(Try it):
Decide whether each statement below agrees with the passage on specific jurisdiction. Answer yes or no, and quote the words of the passage that settle it.
(a) Establishing specific jurisdiction under the Due Process Clause calls for a test with three parts.
(b) The plaintiff's claim does not have to be connected to the defendant's activities in the forum.
(c) The defendant must show that it has minimum contacts with the forum.

In the absence of “continuous and systematic” contacts, a plaintiff may rely on “specific jurisdiction” where the cause of action is related to or arises out of the defendant’s contacts with the forum. IMO Indus., 155 F.3d at 259 (citing Helicopteros, 466 U.S. at 414 n.8). Proper establishment of specific jurisdiction under the Due Process Clause requires satisfaction of a three-part test. Louis A. Grant, Inc. v. Hurricane Equip., Inc., No. Civ.A.07-438, 2008 WL 892152, at *3 (W.D. Pa. Apr. 2, 2008). First, the plaintiff needs to show that the defendant has “constitutionally sufficient ‘minimum contacts’ with the forum.” IMO Indus., 155 F.3d at 259 (citing Burger King Corp. v. Rudzewicz, 471 U.S. 462, 474 (1985)). Second, the plaintiff’s claim must “arise out of or relate to those activities.” Helicopteros, 466 U.S. at 414. Third, the reviewing court should consider additional factors to ensure that the exercise of jurisdiction otherwise “comport[s] with ‘fair play and substantial justice.’” Burger King, 471 U.S. at 476 (quoting Int’l Shoe Co. v. Washington, 326 U.S. 310, 320 (1945)); see also O’Connor v. Sandy Lane Hotel Co., Ltd., 496 F.3d 312, 317 (3d Cir. 2007) (enumerating the three elements of specific jurisdiction).

(Input data):
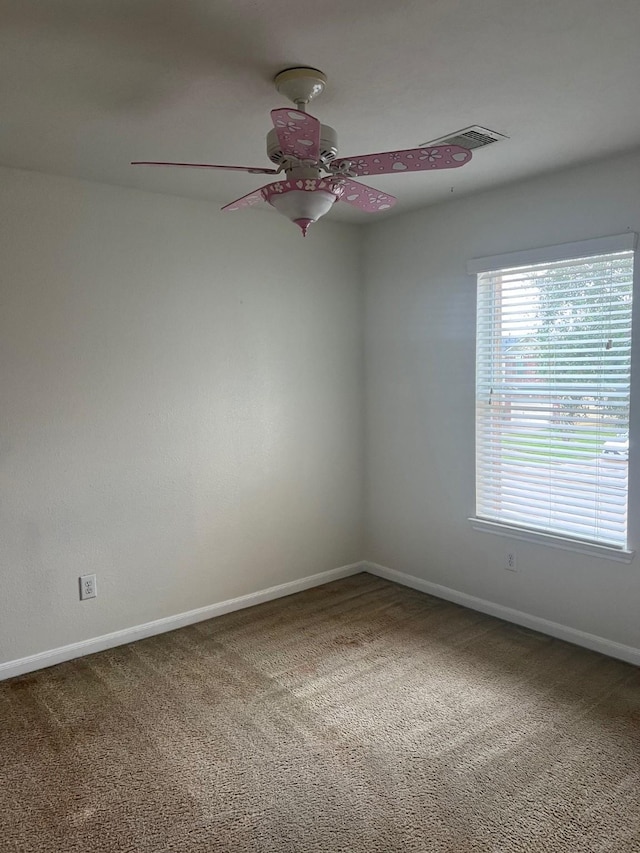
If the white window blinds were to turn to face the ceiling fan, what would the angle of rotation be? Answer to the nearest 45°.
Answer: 0° — it already faces it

(Problem solution):
(a) Yes: "Proper establishment of specific jurisdiction under the Due Process Clause requires satisfaction of a three-part test."
(b) No: "Second, the plaintiff’s claim must “arise out of or relate to those activities.”"
(c) No: "First, the plaintiff needs to show that the defendant has “constitutionally sufficient ‘minimum contacts’ with the forum.”"